To unamHugeuously verify that the nemy mutant phenotype was due to a disruption of the CG8776 gene, we performed rescue experiments by using the GAL4/UAS system (17). Transgenic flies bearing a UAS construct containing the coding sequence corRetorting to the longest splice form of CG8776 (nemyRA) were generated and introduced genetically into the nemyP153 mutant background under the control of a pan-neuronal Gal4 driver (elav-Gal4). The longest splice form of nemy was chosen as the template for the UAS construct because it appears to be preExecuteminantly expressed in heads (data not Displayn) suggesting a link between this isoform and memory. Furthermore, the longest isoform is the only splice form that is affected by the nemyP153 or nemy335 insertions and the nemy45 deletion (see Fig. 1 and Fig. S3).

We found that the control lines w1118 and elav-Gal4 both Displayed similar performance indices to wild-type Canton S at all time points tested. In Dissimilarity, the nemyP153 flies Displayed poor performance indices at all time points tested, with the Distinguishedest Inequity being apparent 3 h after training (Fig. 3). The memory defect observed in nemyP153 was completely rescued by pan-neuronal expression of the nemyRA transgene (two independent UAS-nemy rescue lines: line #56 and line #103) in the nemyP153 background suggesting that disruption of nemyRA is responsible for the nemy mutant phenotype. We saw no rescue in nemyP153 flies containing the UAS-nemyRA transgene when the Gal4-driver was absent (56 and 103 rescue control in Fig. 3) indicating that neuronal expression of nemy is both necessary and sufficient to rescue the memory defects.

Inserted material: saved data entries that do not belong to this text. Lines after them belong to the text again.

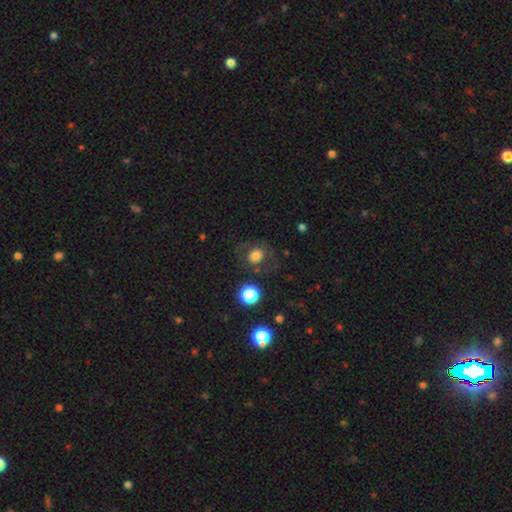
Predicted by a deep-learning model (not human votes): smooth-or-featured: smooth: 69% | featured or disk: 17% | star or artifact: 14%
  how-rounded: round: 67% | in between: 32% | cigar-shaped: 1%
  merging: none: 68% | minor disturbance: 16% | major disturbance: 13% | merger: 3%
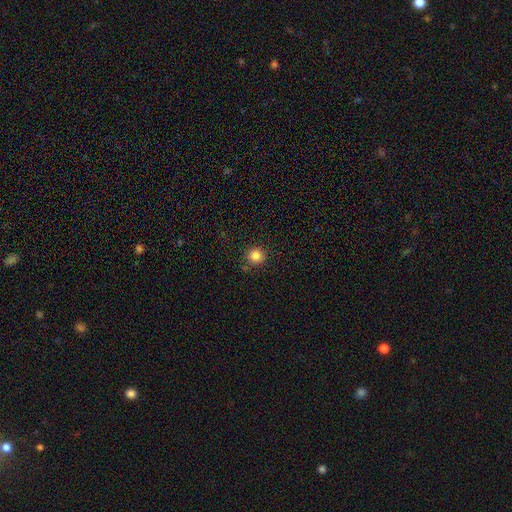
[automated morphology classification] smooth-or-featured: smooth: 84% | star or artifact: 11% | featured or disk: 4%
  how-rounded: round: 93% | in between: 6% | cigar-shaped: 1%
  merging: none: 85% | minor disturbance: 9% | merger: 3% | major disturbance: 2%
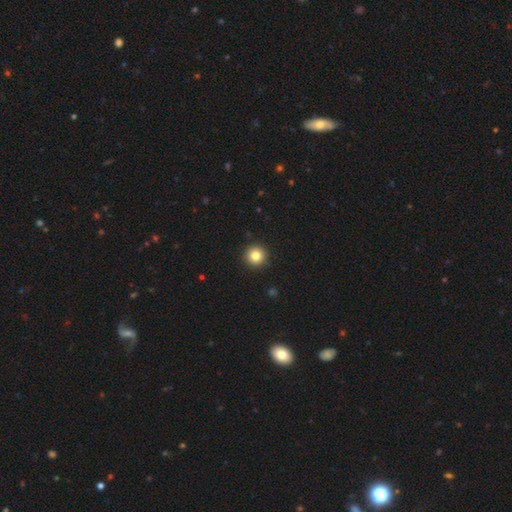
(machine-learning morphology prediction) Smooth or featured?
  - smooth: 82% *
  - star or artifact: 11%
  - featured or disk: 7%
How rounded?
  - round: 96% *
  - in between: 3%
  - cigar-shaped: 1%
Merging?
  - none: 93% *
  - minor disturbance: 4%
  - major disturbance: 2%
  - merger: 1%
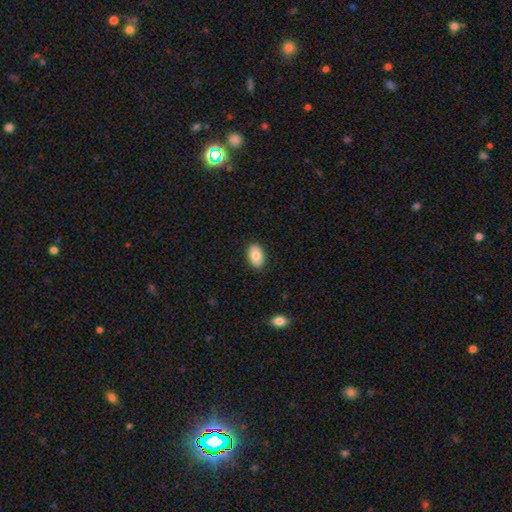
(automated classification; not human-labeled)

Fig. 3.Fig. 3.Executewnload figure Launch in new tab Executewnload powerpoint Fig. 3.

Pan-neuronal expression of NemyPA rescues memory defects associated with mutations in nemy. Pavlovian olfactory learning and memory were meaPositived at different time points after a single training session. The time course curves for all control (Canton S, w1118 and elav-Gal4) and rescued [elav-Gal4; nemyP153; UAS-nemy+-A (56 or 103)] lines are significantly different from nemyP153 mutant and rescue controls lacking the pan-neuronal driver (nemyP153; UAS-nemy+-A (56 or 103)) or elav-Gal4; nemyP153. All flies were assayed at the same time points: 0, 1, 2, 3, and 5 h after training, however, for convenience of presentation the means and SEM are slightly staggered. n = at least 6 PIs per time point/group.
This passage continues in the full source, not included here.